Brief
Write out every line of the data below as a numbered list, leaving out any blank lines.

(Data drawn from a dataset)
--------------------------------------------------

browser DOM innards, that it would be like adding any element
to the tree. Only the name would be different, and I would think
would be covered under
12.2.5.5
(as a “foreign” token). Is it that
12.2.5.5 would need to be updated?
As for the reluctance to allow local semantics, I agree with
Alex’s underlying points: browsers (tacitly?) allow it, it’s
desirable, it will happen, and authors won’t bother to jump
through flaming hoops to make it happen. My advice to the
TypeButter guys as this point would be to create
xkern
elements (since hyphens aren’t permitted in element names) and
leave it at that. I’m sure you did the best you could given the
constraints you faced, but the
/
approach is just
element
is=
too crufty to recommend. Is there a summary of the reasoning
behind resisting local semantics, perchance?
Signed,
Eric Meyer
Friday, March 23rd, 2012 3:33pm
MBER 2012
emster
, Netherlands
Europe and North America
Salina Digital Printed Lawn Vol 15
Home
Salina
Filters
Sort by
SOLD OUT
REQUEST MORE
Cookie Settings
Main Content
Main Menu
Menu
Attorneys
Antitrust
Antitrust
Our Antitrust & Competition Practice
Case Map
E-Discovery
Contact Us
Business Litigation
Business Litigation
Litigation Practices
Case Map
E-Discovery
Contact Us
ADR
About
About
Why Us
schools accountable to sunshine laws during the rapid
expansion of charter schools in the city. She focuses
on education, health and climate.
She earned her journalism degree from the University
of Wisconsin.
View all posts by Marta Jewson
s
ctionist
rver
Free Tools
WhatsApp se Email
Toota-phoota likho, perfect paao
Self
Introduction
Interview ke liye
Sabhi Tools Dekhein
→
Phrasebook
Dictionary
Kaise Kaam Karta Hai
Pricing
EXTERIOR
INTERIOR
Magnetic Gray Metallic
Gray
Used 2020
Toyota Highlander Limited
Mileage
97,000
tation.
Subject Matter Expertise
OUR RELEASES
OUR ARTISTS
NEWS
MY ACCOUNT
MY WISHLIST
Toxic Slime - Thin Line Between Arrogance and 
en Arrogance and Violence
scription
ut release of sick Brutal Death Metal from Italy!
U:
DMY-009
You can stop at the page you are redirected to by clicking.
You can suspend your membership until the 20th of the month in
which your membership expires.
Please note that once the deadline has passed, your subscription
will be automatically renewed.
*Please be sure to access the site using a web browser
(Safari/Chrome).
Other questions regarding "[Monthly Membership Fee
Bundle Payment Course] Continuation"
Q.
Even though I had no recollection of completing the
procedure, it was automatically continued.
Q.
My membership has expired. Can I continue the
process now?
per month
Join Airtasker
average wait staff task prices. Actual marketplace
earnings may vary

--------------------------------------------------

Output
1. browser DOM innards, that it would be like adding any element
2. to the tree. Only the name would be different, and I would think
3. would be covered under
4. 12.2.5.5
5. (as a “foreign” token). Is it that
6. 12.2.5.5 would need to be updated?
7. As for the reluctance to allow local semantics, I agree with
8. Alex’s underlying points: browsers (tacitly?) allow it, it’s
9. desirable, it will happen, and authors won’t bother to jump
10. through flaming hoops to make it happen. My advice to the
11. TypeButter guys as this point would be to create
12. xkern
13. elements (since hyphens aren’t permitted in element names) and
14. leave it at that. I’m sure you did the best you could given the
15. constraints you faced, but the
16. /
17. approach is just
18. element
19. is=
20. too crufty to recommend. Is there a summary of the reasoning
21. behind resisting local semantics, perchance?
22. Signed,
23. Eric Meyer
24. Friday, March 23rd, 2012 3:33pm
25. MBER 2012
26. emster
27. , Netherlands
28. Europe and North America
29. Salina Digital Printed Lawn Vol 15
30. Home
31. Salina
32. Filters
33. Sort by
34. SOLD OUT
35. REQUEST MORE
36. Cookie Settings
37. Main Content
38. Main Menu
39. Menu
40. Attorneys
41. Antitrust
42. Antitrust
43. Our Antitrust & Competition Practice
44. Case Map
45. E-Discovery
46. Contact Us
47. Business Litigation
48. Business Litigation
49. Litigation Practices
50. Case Map
51. E-Discovery
52. Contact Us
53. ADR
54. About
55. About
56. Why Us
57. schools accountable to sunshine laws during the rapid
58. expansion of charter schools in the city. She focuses
59. on education, health and climate.
60. She earned her journalism degree from the University
61. of Wisconsin.
62. View all posts by Marta Jewson
63. s
64. ctionist
65. rver
66. Free Tools
67. WhatsApp se Email
68. Toota-phoota likho, perfect paao
69. Self
70. Introduction
71. Interview ke liye
72. Sabhi Tools Dekhein
73. →
74. Phrasebook
75. Dictionary
76. Kaise Kaam Karta Hai
77. Pricing
78. EXTERIOR
79. INTERIOR
80. Magnetic Gray Metallic
81. Gray
82. Used 2020
83. Toyota Highlander Limited
84. Mileage
85. 97,000
86. tation.
87. Subject Matter Expertise
88. OUR RELEASES
89. OUR ARTISTS
90. NEWS
91. MY ACCOUNT
92. MY WISHLIST
93. Toxic Slime - Thin Line Between Arrogance and 
94. en Arrogance and Violence
95. scription
96. ut release of sick Brutal Death Metal from Italy!
97. U:
98. DMY-009
99. You can stop at the page you are redirected to by clicking.
100. You can suspend your membership until the 20th of the month in
101. which your membership expires.
102. Please note that once the deadline has passed, your subscription
103. will be automatically renewed.
104. *Please be sure to access the site using a web browser
105. (Safari/Chrome).
106. Other questions regarding "[Monthly Membership Fee
107. Bundle Payment Course] Continuation"
108. Q.
109. Even though I had no recollection of completing the
110. procedure, it was automatically continued.
111. Q.
112. My membership has expired. Can I continue the
113. process now?
114. per month
115. Join Airtasker
116. average wait staff task prices. Actual marketplace
117. earnings may vary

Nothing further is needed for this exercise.